On Thursday, Goto said Son was “exploring an AI strategy.” . . But everything he wants to do always leads back to Arm. . . chips and Arm technology.”
Goto said the company has undergone a “dramatic transformation from an Alibaba-centric company to an AI-centric company,” adding that Arm accounts for 32 percent of assets and Vision Fund another 38 percent. Ta. End of December.
A jump in Arm's stock market value and the windfall of $7.6 billion worth of new T-Mobile stock acquired in December as part of the merger deal with Sprint in 2020 improved results and boosted investor sentiment. Enhanced the group's image.

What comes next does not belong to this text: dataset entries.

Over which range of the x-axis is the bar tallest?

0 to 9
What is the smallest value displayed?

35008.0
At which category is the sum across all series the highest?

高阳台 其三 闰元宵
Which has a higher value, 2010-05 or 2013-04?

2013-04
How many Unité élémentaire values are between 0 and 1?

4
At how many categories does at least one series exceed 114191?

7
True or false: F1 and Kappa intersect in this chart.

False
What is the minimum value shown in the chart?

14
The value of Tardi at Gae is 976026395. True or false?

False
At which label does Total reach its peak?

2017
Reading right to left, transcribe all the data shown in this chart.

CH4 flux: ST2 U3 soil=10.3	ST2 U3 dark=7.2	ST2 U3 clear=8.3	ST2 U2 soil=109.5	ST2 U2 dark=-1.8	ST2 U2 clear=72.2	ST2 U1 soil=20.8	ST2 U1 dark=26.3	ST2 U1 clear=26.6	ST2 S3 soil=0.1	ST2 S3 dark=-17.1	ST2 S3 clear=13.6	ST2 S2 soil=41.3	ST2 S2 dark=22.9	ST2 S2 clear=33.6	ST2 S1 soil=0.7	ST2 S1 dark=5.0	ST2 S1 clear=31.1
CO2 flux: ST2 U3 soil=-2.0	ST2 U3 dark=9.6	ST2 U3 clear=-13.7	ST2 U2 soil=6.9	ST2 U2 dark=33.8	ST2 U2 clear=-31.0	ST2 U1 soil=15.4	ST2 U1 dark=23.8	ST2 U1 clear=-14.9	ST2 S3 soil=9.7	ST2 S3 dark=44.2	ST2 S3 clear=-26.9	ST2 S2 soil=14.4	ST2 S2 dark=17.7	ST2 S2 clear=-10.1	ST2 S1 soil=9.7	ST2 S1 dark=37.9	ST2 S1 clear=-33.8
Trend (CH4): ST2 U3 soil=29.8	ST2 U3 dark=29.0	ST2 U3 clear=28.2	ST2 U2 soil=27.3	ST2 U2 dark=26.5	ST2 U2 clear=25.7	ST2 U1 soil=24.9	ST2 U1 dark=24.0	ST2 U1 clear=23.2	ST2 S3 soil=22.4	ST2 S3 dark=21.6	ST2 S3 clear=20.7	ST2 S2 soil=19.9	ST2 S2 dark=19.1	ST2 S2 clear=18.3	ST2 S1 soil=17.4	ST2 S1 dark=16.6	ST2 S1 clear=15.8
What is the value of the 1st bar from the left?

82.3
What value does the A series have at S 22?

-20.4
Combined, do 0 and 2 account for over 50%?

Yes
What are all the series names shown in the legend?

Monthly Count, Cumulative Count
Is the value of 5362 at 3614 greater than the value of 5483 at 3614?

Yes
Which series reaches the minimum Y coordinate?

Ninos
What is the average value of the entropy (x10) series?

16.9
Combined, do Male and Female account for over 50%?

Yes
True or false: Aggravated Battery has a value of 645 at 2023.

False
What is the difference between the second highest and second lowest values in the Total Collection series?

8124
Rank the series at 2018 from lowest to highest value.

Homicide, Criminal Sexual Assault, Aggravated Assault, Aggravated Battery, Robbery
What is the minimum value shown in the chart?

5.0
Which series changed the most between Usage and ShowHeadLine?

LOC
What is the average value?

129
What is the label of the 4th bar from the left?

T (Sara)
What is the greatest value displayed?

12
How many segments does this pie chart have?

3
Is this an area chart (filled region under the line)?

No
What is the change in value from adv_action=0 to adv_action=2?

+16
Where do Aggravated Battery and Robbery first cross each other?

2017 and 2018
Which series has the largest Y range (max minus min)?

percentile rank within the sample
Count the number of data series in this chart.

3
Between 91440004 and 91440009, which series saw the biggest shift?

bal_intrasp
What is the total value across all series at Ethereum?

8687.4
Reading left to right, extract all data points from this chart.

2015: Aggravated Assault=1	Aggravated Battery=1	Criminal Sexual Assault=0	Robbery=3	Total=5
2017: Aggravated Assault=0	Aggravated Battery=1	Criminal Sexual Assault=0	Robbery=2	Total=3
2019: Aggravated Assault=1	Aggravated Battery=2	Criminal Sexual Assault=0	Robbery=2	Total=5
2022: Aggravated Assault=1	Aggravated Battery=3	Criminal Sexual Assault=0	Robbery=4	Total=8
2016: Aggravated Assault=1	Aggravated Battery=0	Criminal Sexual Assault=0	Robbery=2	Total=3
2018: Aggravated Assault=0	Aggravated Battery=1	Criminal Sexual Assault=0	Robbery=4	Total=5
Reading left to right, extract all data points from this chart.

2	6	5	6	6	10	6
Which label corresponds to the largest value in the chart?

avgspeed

“It was a strong quarter,” said Kirk Boudry of Astris Advisory. “Although Arm was the driving force behind today's stock price, the quarterly results suggest that other parts of the business could also contribute, as both T-Mobile and Vision Fund helped SoftBank achieve its first profit in five quarters. We were encouraged by VF's results, especially as both funds reported increases in the valuations of their private portfolio companies. ”
However, the discount between SoftBank Group's stock market valuation and the increase in the value of the company's listed assets remained close to 50% in the third quarter, Goto said.
He added that even though Arm's stock price soared on Thursday, its discount rate was still “40-odd percent” and that it was “a very serious issue that we have to consider.”
Boudry said in a note to clients that “the market is reluctant to allocate the full amount to short-term fluctuations” in net asset value, but the discount reflects Son's decision to make the right investment strategy. Some said it reflected a decline in trust in the country.
“The market doesn't like his move to early-stage investments, given the lower probability of success compared to later-stage investments,” said David Gibson, an analyst at MST Financial, adding that the discount is also low. , he added, represents a judgment on how quickly to invest. The IPO market may be revived.
“Son will not be able to realize capital value because the market is not convinced that the capital markets are still open,” Gibson said.